Your instructions: Only the lines that contain the string "системы" belong in the answer; pull them from the records.

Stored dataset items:

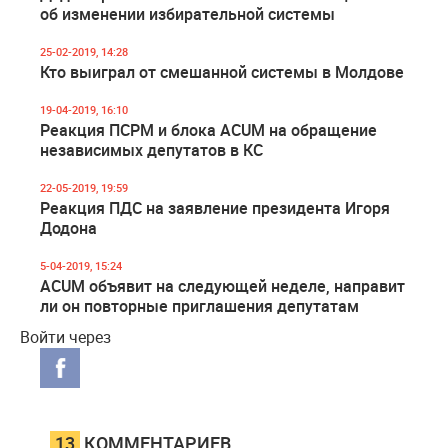
об изменении избирательной системы
25-02-2019, 14:28
Кто выиграл от смешанной системы в Молдове
19-04-2019, 16:10
Реакция ПСРМ и блока ACUM на обращение
независимых депутатов в КС
22-05-2019, 19:59
Реакция ПДС на заявление президента Игоря
Додона
5-04-2019, 15:24
ACUM объявит на следующей неделе, направит
ли он повторные приглашения депутатам
Войти через
13
КОММЕНТАРИЕВ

Answer below:
об изменении избирательной системы
Кто выиграл от смешанной системы в Молдове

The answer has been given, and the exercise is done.